Well, I've said my piece. This has been weighing on my chest for some
time and I am glad to have gotten it off. I am not doing this because
I
want to start a flame war, I just had to say it or it would have
bugged
me for the rest of my life.
I would like to thank from the bottom of my heart those of you who
have
volunteered your time to work on OI. For those not mentioned
directly,
you know who you are and it has been a pleasure working with you. I
hope
we can continue to keep in touch.
I would, in particular, like to thank Richard Lowe for his unwavering
support. He is without a shadow of a doubt one of the kindest,
selfless,
helpful and wise people I've had the pleasure of dealing with
throughout
this journey. He was always there to help, and to provide a modicum
of
sanity when all hope seemed lost. Without Rich, OI would likely not
exist, and we all owe him a very large debt of gratitude.
I would like to also thank Alan Coopersmith for his support and
impartial help. His presence on IRC provided much comfort to all of
us,
and his insights were always highly valued.
My thanks go to Garrett D'Amore; without his stellar efforts creating
Illumos things could have been catastrophically worse for us all. I
hold
him in high regard and in no way hold him responsible for the current
situation with OpenIndiana, even if he did help spawn Illumian.
I'd like to thank Jon Tibble for his dedication to OpenIndiana, and
for
his hard work, especially with the pre-stable releases, which was
greatly appreciated. Jon is a first-class citizen of the community
and I
hope he will continue to work on the project even if I'm not at the
helm.
I'd like to thank Andrzej Szeszo for his contributions. His deep
insight
into complex parts of the distribution, along with his persistence
and
capacity for tinkering, have unstuck the project many times. Again,
without his help OI may not have come as far as it did.
I'd like to thank Guido Berhoerster for his hard work on JDS and his
support in getting the project off the ground - again without his
help
we would simply not be here.
I'd like to thank Albert Lee for his help in the beginning of the
project, indeed Albert was responsible for pulling an all-nighter to
get
our first release out. We once again owe him a debt of gratitude.
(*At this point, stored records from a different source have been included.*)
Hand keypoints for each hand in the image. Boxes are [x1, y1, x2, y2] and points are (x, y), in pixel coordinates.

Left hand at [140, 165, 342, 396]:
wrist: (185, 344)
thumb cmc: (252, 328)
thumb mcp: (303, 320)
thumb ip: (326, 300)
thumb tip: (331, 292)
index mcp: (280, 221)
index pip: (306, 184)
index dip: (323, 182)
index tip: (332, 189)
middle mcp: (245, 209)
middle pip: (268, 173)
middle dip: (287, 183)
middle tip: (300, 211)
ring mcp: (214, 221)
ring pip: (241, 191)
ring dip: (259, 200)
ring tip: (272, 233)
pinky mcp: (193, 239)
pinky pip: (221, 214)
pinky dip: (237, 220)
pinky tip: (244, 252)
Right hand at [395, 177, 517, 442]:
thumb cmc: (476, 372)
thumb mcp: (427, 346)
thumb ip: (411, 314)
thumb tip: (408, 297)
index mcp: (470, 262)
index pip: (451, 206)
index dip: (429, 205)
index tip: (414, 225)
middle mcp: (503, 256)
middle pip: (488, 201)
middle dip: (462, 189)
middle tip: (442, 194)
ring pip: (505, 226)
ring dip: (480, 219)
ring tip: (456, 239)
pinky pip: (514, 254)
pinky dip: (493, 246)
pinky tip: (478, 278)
Lastly, despite their lack of a handle on what's happening with
Unix/Linux distros in the real world beyond kernels, I'd like to
thank
all those who have contributed to Illumos, without which OpenIndiana
would not boot. You are the real heroes. I may have complained
bitterly
about our little distro being ignored by you, but you have my respect
and thanks for your unique talents in developing a truly amazing
kernel
that we all love dearly.
I will continue, through EveryCity, to provide hosting for
OpenIndiana's
infrastructure. I also hope that a new project lead will step forward
to
look after things, and that they can carry the project forward. If no
viable new lead steps forward then I would encourage the OpenIndiana
developers to hand responsibility for it over to the Illumos
Foundation.
Finally, I wish Illumos every success. Ultimately Illumos is what
matters, OI was only ever going to be a vessel for delivering it's
power
to end users. May it go from strength to strength and get the
recognition, attention and user-base it so rightly deserves.